You have a production YugabyteDB and you need to create multiple developer databases. To achieve this, you may have to anonymize certain data and prepare a database that the developers can use. Furthermore, the developers want to run it in their own Docker container. The question is, how can you load this database into new containers?
One solution is to use ysql_dump
to export the database and import it into an empty developer container. This may take several minutes for large databases in YugabyteDB if you have thousand of tables, indexes and referential integrity constraints.
To achieve a faster solution, you can copy the physical files. Doing this in a production cluster can be complex because it requires running snapshots on all yb-tserver nodes and exporting the metadata from yb-master. In development, if you have a single node that is started with yugabyted
. The process is much simpler.
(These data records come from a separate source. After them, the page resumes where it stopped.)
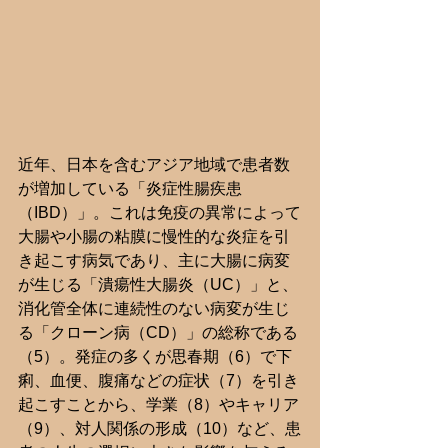
近年、日本を含むアジア地域で患者数
が増加している「炎症性腸疾患
（IBD）」。これは免疫の異常によって
大腸や小腸の粘膜に慢性的な炎症を引
き起こす病気であり、主に大腸に病変
が生じる「潰瘍性大腸炎（UC）」と、
消化管全体に連続性のない病変が生じ
る「クローン病（CD）」の総称である
（5）。発症の多くが思春期（6）で下
痢、血便、腹痛などの症状（7）を引き
起こすことから、学業（8）やキャリア
（9）、対人関係の形成（10）など、患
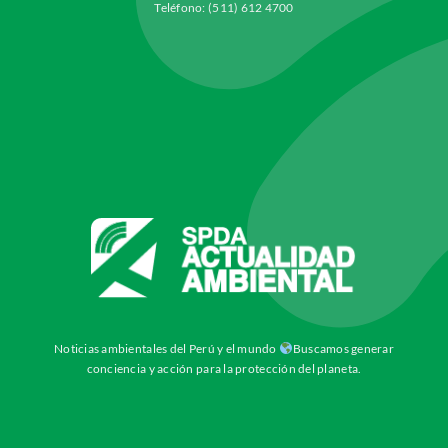
Teléfono: (511) 612 4700
Noticias ambientales del Perú y el mundo
Buscamos generar
conciencia y acción para la protección del planeta.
All data and metadata are contained in the --base_dir
, which by default is set to /root/var
.
There are two solutions: build a Docker image containing the data directory or use an external volume.
Docker image containing the database files
To create a Docker image, the following Dockerfile starts a yugabyte
instance, initializes the database from the scripts in an initial directory, and copies the data directory to a new image.
Here is my Dockerfile
:
FROM yugabytedb/yugabyte as init
RUN mkdir /initial_scripts_dir
ADD . /initial_scripts_dir
RUN bin/yugabyted start --advertise_address=0.0.0.0 \
--background=true --base_dir=/root/var \
--initial_scripts_dir=/initial_scripts_dir
RUN yugabyted stop
# copy to a new image without the /initial_scripts_dir
FROM yugabytedb/yugabyte as base
COPY --from=init /root/var /root/var
WORKDIR /root/var/logs
CMD yugabyted start --background=false --advertise_address=$(hostname)
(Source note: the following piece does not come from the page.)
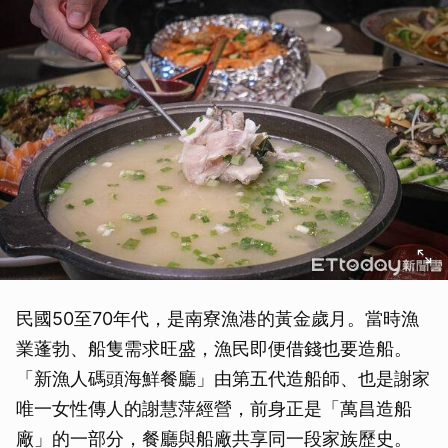
民國50至70年代，是南寮漁港的黃金歲月。當時漁
業蓬勃、船隻需求旺盛，漁民即便借錢也要造船。
「新漁人碼頭海鮮餐廳」由第五代造船師、也是謝家
唯一女性傳人的謝慧萍經營，前身正是「萬昌造船
廠」的一部分，餐廳與船廠共享同一段家族歷史。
I have a file called demo.dump
that is generated by ysql_dump
. I create demo.sql
to run and create a database. When yugabyted
starts with a --initial_scripts_dir
it runs all .sql
and .cql
files. I use another extension for the dump, as I call it from my .sql
file, and leave it untouched.
Here is my demo.sql
:
create database demo;
\set ON_ERROR_STOP on
\c demo
\ir demo.dump
This is run when the image build starts yugabyted
.
Using this Dockerfile and the .sql
scripts in the current directory, I build the yb-dev
image:
docker build -t yb-dev .
To utilize this image, the developer can simply create a container:
docker run -d --name yb-dev1 -p5433:5433 -p 15433:15433 yb-dev
psql -h localhost -p 5433 -U yugabyte -d demo
By default, Docker uses the overlay2 storage driver that copies entire files to the container layer when they are written to. The good news is that, for YugabyteDB, this is not a major issue, as the largest files are immutable SST files that do not change. Any new data goes to new files, WAL or SST, meaning existing files are not modified.
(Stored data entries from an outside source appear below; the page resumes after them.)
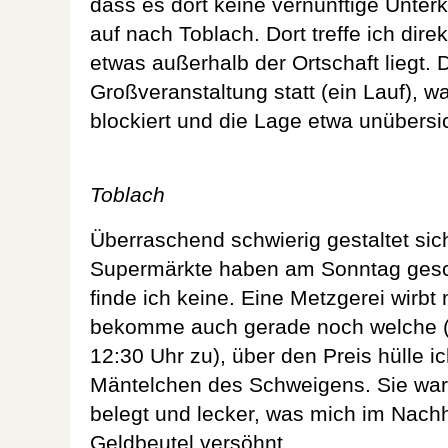
dass es dort keine vernünftige Unterk
auf nach Toblach. Dort treffe ich dir
etwas außerhalb der Ortschaft liegt. D
Großveranstaltung statt (ein Lauf), 
blockiert und die Lage etwa unübersi
Toblach
Überraschend schwierig gestaltet si
Supermärkte haben am Sonntag gesc
finde ich keine. Eine Metzgerei wirbt 
bekomme auch gerade noch welche 
12:30 Uhr zu), über den Preis hülle ic
Mäntelchen des Schweigens. Sie war
belegt und lecker, was mich im Nach
Geldbeutel versöhnt.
External volume for the database directory
If your developers prefer to use a standard image containing only the binaries and store the database in an external volume, you can extract a tarball with the initial database base directory:
docker run -i yb-dev tar -zcvf - /root/var > demo.tgz
To use it, developers can extract it and start the YugabyteDB container by specifying the volume:
tar --sparse -zxvf demo.tgz
docker run -d --name yb-dev2 -p5433:5433 -p15433:15433 \
-v $(pwd)/root/var:/root/var \
yugabytedb/yugabyte \
yugabyted start --advertise_address=0.0.0.0 --background=false
psql -h localhost -p 5433 -U yugabyte -d demo
yugabyted
This works only with single-container clusters for development, starting with yugabyted
. To copy the physical files from a multi-node cluster, you need to take distributed snapshots to get all data and metadata consistent.
You might be wondering why it's necessary to copy the entire base directory /root/var
instead of /root/var/data
. The reason is that the UUID of the universe, the yb-master, and the yb-tserver are located in /root/var/conf
. When opening an existing database, these values must match with the data directory, so it's essential to copy the entire base directory to ensure that everything matches up correctly.
When shipping the database to a developer, it can be done as a Docker image or an external volume to mount. The container starts up immediately since it opens an already existing database.